Montalbano Elicona, il monte di ispirazione del castello svevo e di chiese
La Sicilia è puntellata di castelli, saraceni su tutti, vedette contro le invasioni che arrivavano dal mare. La costa saracena ne è piena, a dimostrazione che la terra Trinacra era molto ambita.
A Montalbano Elicona, invece, il castello ha origini sveve e in origine non nasce per scopi difensivi , ma residenziali, come dimostra la posizione tra le colonie greche di Tyndaris e Taurmina, con il godimento delle acque del fiume Tirone.
Montalbano Elicona deriva il suo nome dall’altura, dove si arrampica a quasi mille metri sopra il livello del mare, e che spesso imbianca: mons albus (dal latino monte bianco, appunto) e dall’Elicona, il monte greco delle Muse, che certo qui ispirarono grandi opere.

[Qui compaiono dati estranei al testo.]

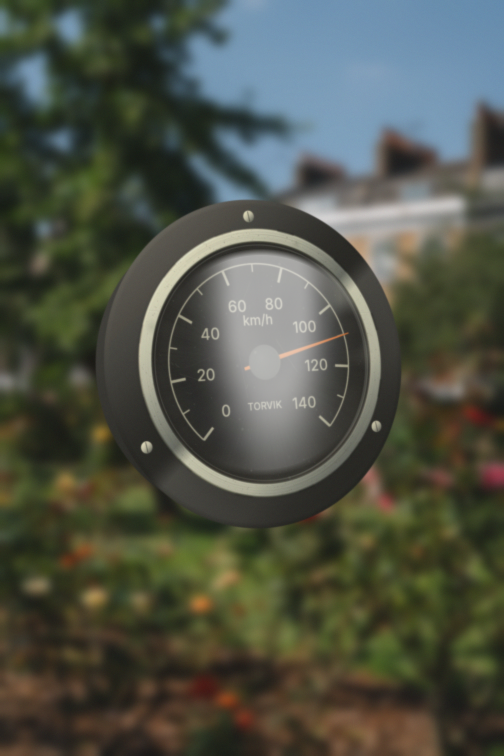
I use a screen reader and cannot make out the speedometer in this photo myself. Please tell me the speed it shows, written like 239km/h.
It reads 110km/h
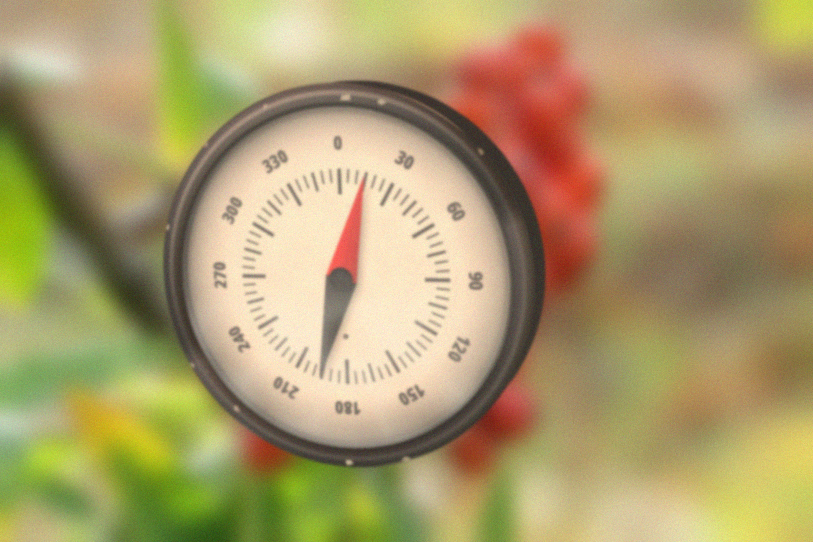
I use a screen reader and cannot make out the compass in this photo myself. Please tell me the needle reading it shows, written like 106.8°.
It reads 15°
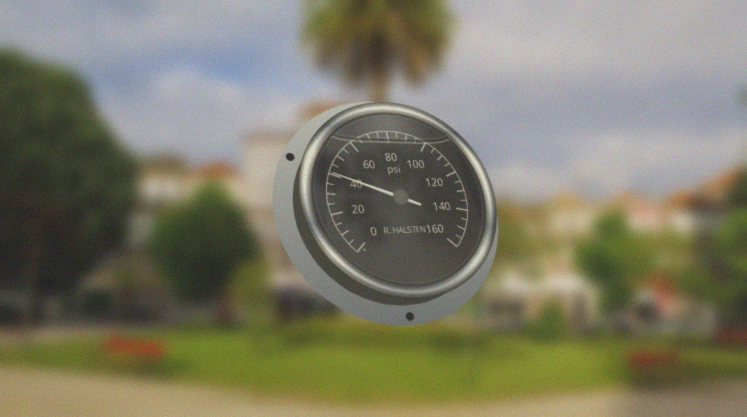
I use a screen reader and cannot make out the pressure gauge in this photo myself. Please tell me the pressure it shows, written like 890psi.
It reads 40psi
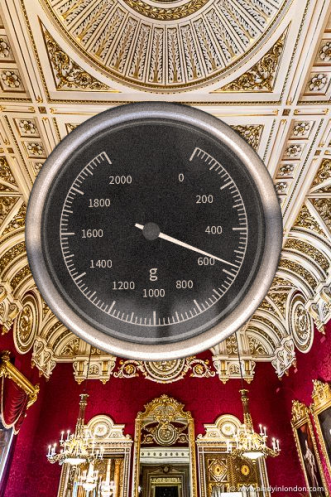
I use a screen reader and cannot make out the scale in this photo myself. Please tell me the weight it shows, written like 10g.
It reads 560g
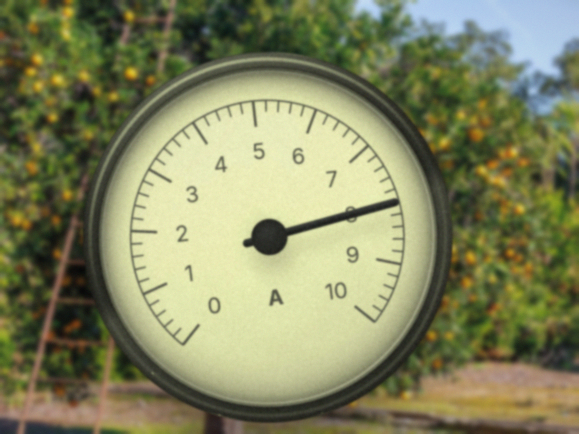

A Montalbano Elicona fu il conte Ruggero, successivamente Ruggero II, a essere ispirato per la realizzazione del castello svevo che sorge in cima al paese. Federico di Svevia vorrà il fortilizio pentagonale addossato sul lato nord di cui si vedono tre lati. Ribadendo la passione del sovrano per l’architettura, la geometria, benché non insistente come gli ottagoni di Castel del Monte ad Andria e per l’astronomia: a poco meno di 30 minuti da qui e ci si trova all’osservatorio completamente naturale dell’Argimusco. La discendenza sveva viene portata avanti da Corradino, che dalla Bassa Baviera fu riconosciuto re di Gerusalemme e duca di Svevia, ma non re di Sicilia. Dopo i Vespri siciliani, subentrano gli Angioini e viene incoronato legittimo re di Trinacria Federico III d’Aragona, il quale dota il castello di poderosi meccanismi di difesa, come le feritoie che consentono un raggio d’esplorazione di oltre 270 gradi, mentre per il nemico non ci può essere che una mirabile mira verso una fessura stretta e lunga. L‘intervento più importante di Federico III consiste nella ricostruzione della cappella della santissima Trinità, che ripete la combinazione costante dei portali trecenteschi: un profilo ogivale verso l’esterno e un arco ribassato verso l’interno. Le lunghe navate della cappella oggi ospitano il museo delle armi e quello della musica.
La fine del castello svevo è con i gesuiti che ne fanno un monastero, del quale da fuori è visibile la torre campanaria senza campana.
È difficile trovarle aperte, ma Montalbano Elicona merita anche una visita alle sue chiese, a partire dal Duomo intitolato all’Assunta e a San Nicolò vescovo. I fedeli vi entrano attraverso un monumentale portone originale con due colonne corinzie reggenti trabeazione spezzata che mozza pure il fiato. L’altra chiesa particolarmente suggestiva è intitolata a Santa Caterina d’Alessandria. Anch’essa spezza la grandiosità dell’ingresso, mozzandone i lati della scalinata. È, infatti, opera dei catari, in catalano “uomini buoni”, caratterizzati da una rigidità morale che rifiutava le ricchezze terrene e oppositori del sistema feudale e della chiesa cattolica. Il portale, infatti, com’era d’uso dei catari, è a tutto sesto e non a sesto acuto, con finestrella rettangolare sopra. E nella terra delle sante vergini, tramanda la storia di un’altra di loro. Anche santa Caterina d’Alessandria, come santa Lucia, santa Rosalia e sant’Agata, bellissima al punto che Massimiano (le fonti parlano di Massenzio, ma è probabile errore dei copisti) desiderandola a tutti i costi, la volle convertire. Prima inviandole 40 retori che furono loro tutti convertiti al cattolicesimo. Allora decide di darle il martirio della ruota dentata che però si spezza, costringendolo a decapitarla e dalla decollazione non esce sangue, ma latte a dimostrarne la purezza.A Montalbano Elicona, la devozione per l’Assunta è importante al punto che a Ferragosto si fa l’insabbiata che come l’infiorata, disegna temi sacri con sabbie colorate.